(Task goal): Return exactly the lines that run from the one containing "X109220000Y-99060000D03*" to the end of the entries, with both ends included.

[Electronic design automation data]
-------
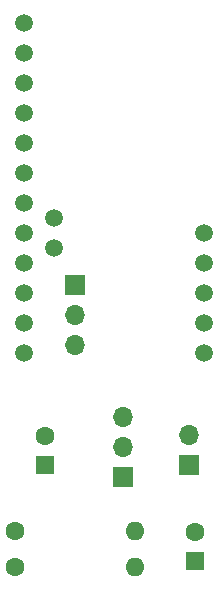
<source format=gbr>
%TF.GenerationSoftware,KiCad,Pcbnew,6.0.2+dfsg-1*%
%TF.CreationDate,2022-08-04T16:24:51+02:00*%
%TF.ProjectId,shield,73686965-6c64-42e6-9b69-6361645f7063,rev?*%
%TF.SameCoordinates,Original*%
%TF.FileFunction,Soldermask,Bot*%
%TF.FilePolarity,Negative*%
%FSLAX46Y46*%
G04 Gerber Fmt 4.6, Leading zero omitted, Abs format (unit mm)*
G04 Created by KiCad (PCBNEW 6.0.2+dfsg-1) date 2022-08-04 16:24:51*
%MOMM*%
%LPD*%
G01*
G04 APERTURE LIST*
%ADD10R,1.600000X1.600000*%
%ADD11C,1.600000*%
%ADD12R,1.700000X1.700000*%
%ADD13O,1.700000X1.700000*%
%ADD14O,1.600000X1.600000*%
%ADD15C,1.501140*%
G04 APERTURE END LIST*
D10*
%TO.C,C2*%
X97028000Y-99060000D03*
D11*
X97028000Y-96560000D03*
%TD*%
D12*
%TO.C,Booster*%
X103632000Y-100061000D03*
D13*
X103632000Y-97521000D03*
X103632000Y-94981000D03*
%TD*%
D12*
%TO.C,Battery*%
X109220000Y-99060000D03*
D13*
X109220000Y-96520000D03*
%TD*%
D14*
%TO.C,R1*%
X104648000Y-107696000D03*
D11*
X94488000Y-107696000D03*
%TD*%
%TO.C,R2*%
X94488000Y-104648000D03*
D14*
X104648000Y-104648000D03*
%TD*%
D10*
%TO.C,C1*%
X109728000Y-107188000D03*
D11*
X109728000Y-104688000D03*
%TD*%
D15*
%TO.C,ProMini1*%
X110490000Y-89535000D03*
X110490000Y-86995000D03*
X110490000Y-84455000D03*
X95250000Y-74295000D03*
X95250000Y-76835000D03*
X95250000Y-79375000D03*
X95250000Y-84455000D03*
X110490000Y-79375000D03*
X110490000Y-81915000D03*
X95250000Y-86995000D03*
X95250000Y-66675000D03*
X95250000Y-64135000D03*
X95250000Y-61595000D03*
X95250000Y-89535000D03*
X95250000Y-69215000D03*
X97790000Y-80645000D03*
X97790000Y-78105000D03*
X95250000Y-81915000D03*
X95250000Y-71755000D03*
%TD*%
D12*
%TO.C,GND*%
X99568000Y-83820000D03*
D13*
X99568000Y-86360000D03*
X99568000Y-88900000D03*
%TD*%
M02*

</source>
-------
(Task output):
X109220000Y-99060000D03*
D13*
X109220000Y-96520000D03*
%TD*%
D14*
%TO.C,R1*%
X104648000Y-107696000D03*
D11*
X94488000Y-107696000D03*
%TD*%
%TO.C,R2*%
X94488000Y-104648000D03*
D14*
X104648000Y-104648000D03*
%TD*%
D10*
%TO.C,C1*%
X109728000Y-107188000D03*
D11*
X109728000Y-104688000D03*
%TD*%
D15*
%TO.C,ProMini1*%
X110490000Y-89535000D03*
X110490000Y-86995000D03*
X110490000Y-84455000D03*
X95250000Y-74295000D03*
X95250000Y-76835000D03*
X95250000Y-79375000D03*
X95250000Y-84455000D03*
X110490000Y-79375000D03*
X110490000Y-81915000D03*
X95250000Y-86995000D03*
X95250000Y-66675000D03*
X95250000Y-64135000D03*
X95250000Y-61595000D03*
X95250000Y-89535000D03*
X95250000Y-69215000D03*
X97790000Y-80645000D03*
X97790000Y-78105000D03*
X95250000Y-81915000D03*
X95250000Y-71755000D03*
%TD*%
D12*
%TO.C,GND*%
X99568000Y-83820000D03*
D13*
X99568000Y-86360000D03*
X99568000Y-88900000D03*
%TD*%
M02*

</source>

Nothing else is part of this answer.